* _Text for analysis_:
# Proper placement of a stick-on arrow rest.



## Joe Hohmann (Oct 24, 2013)

I understand that a stick-on arrow rest, like the Hoyt Super Rest, should have the actual rest over the pivot point (deepest part of the grip). But how far above the shelf should it be? I don't remember a actual measurement being given in "Shooting the Stickbow", but in "Fundamentals of Recurve Target Archery", 5/8" was given. Also stated, if your bow has a plunger, you can just use that as a guide. Comments? Thanks.


----------



## Viper1 (Aug 21, 2003)

Joe - 

I generally try to keep it as low as possible or practical.

Here's the quote from Shooting the Stickbow 

"Remove the backing from the rest and place it on the sight window, with its *bottom edge close to the shelf* and the base of the “arrow holder” part of the rest directly above the deepest part of the grip (diag 2-4)."

The reason for that, it that it just makes tuning easier, in most cases. 

Viper1 out


----------



## guyver (Jan 3, 2012)

Plunger or as low as you can get it, consider fletching clearance. This is a personal preference kinda thing beyond that.

* _Required actions_:
1. Copy the arrow rest thread from the words "# Proper placement" through "guide. Comments? Thanks.", and switch "shelf" to "ledge" throughout.
2. Answer from the arrow rest thread:
(a) What height above the shelf does "Fundamentals of Recurve Target Archery" give?
(b) According to Viper1, what does placing the rest that way make easier in most cases?
(c) What does guyver say to consider when setting the rest low?
3. Write the next part of the arrow rest thread, following on from the last post.

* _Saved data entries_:
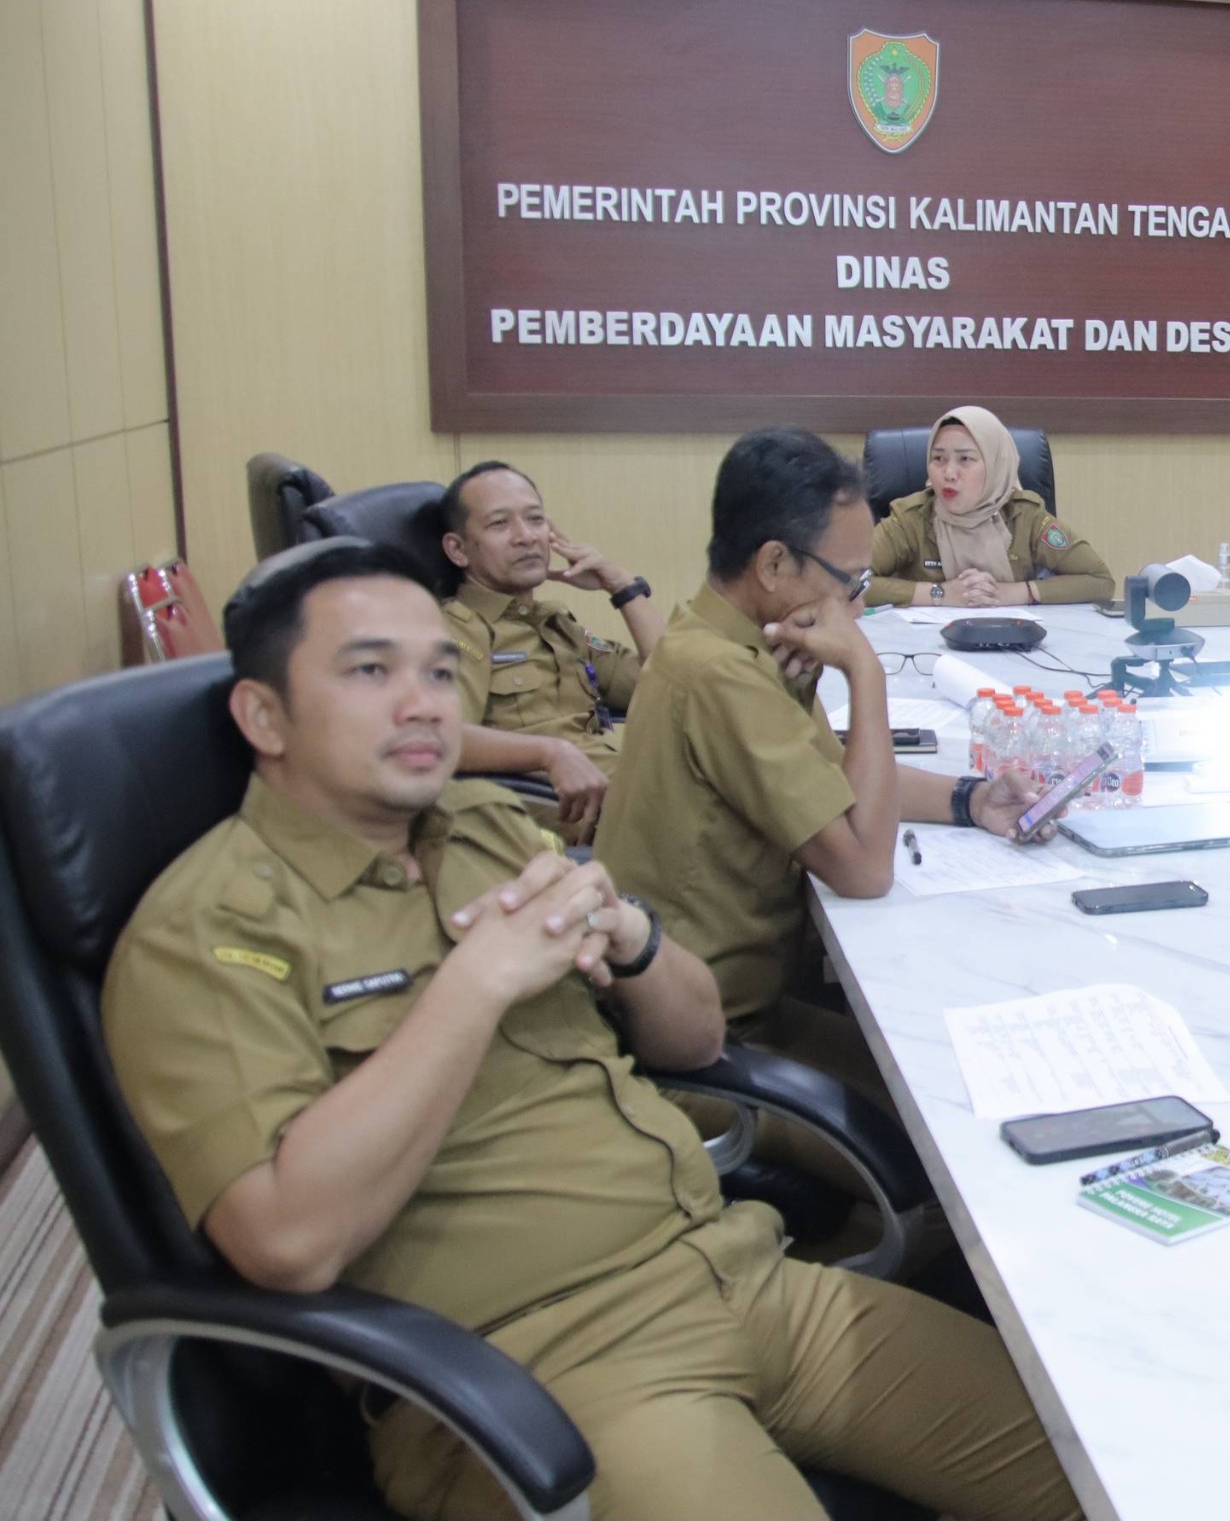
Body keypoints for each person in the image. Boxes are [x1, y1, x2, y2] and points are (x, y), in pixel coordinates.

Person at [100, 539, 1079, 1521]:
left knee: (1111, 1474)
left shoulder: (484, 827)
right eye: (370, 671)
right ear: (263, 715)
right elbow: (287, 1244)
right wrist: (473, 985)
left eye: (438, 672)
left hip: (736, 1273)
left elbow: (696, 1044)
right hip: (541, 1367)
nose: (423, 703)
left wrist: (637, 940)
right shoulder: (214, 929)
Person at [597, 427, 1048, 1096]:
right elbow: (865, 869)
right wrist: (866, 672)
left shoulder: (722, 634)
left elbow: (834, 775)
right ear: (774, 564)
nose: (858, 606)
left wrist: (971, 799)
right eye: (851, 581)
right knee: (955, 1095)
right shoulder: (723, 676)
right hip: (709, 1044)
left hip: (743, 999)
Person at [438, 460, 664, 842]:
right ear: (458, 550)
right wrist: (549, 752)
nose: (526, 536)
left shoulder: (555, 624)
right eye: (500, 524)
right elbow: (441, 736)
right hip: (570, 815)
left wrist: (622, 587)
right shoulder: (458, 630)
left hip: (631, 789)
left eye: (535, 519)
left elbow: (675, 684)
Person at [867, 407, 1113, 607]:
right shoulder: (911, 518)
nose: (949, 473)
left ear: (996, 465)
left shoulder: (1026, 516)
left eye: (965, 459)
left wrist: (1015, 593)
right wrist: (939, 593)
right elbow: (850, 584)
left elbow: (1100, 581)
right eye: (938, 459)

* _Answers to the problems_:
1.
# Proper placement of a stick-on arrow rest.



## Joe Hohmann (Oct 24, 2013)

I understand that a stick-on arrow rest, like the Hoyt Super Rest, should have the actual rest over the pivot point (deepest part of the grip). But how far above the ledge should it be? I don't remember a actual measurement being given in "Shooting the Stickbow", but in "Fundamentals of Recurve Target Archery", 5/8" was given. Also stated, if your bow has a plunger, you can just use that as a guide. Comments? Thanks.

2.
(a) 5/8".
(b) Tuning.
(c) Fletching clearance.

3.
What Viper said


----------



## Joe Hohmann (Oct 24, 2013)

Thank you. It is currently close to the shelf (5/16" to the actual rest), but I need to move it back a bit to the pivot point. BTW, my arrows have plastic vanes.


----------



## Viper1 (Aug 21, 2003)

Joe - 

Sometimes aesthetics wins out over "function". On a lot of my "trad" or vintage bows, I set the rest where it looks best. The reason for placing the rest over the pivot point is too minimize the effects on any torque you place on the bow. How much of a difference that makes for the "average" shooter can be debated. 

If those arrows are spined and tuned correctly the vanes should be off the rest, and nowhere near the shelf due to paradox. 

Viper1 out.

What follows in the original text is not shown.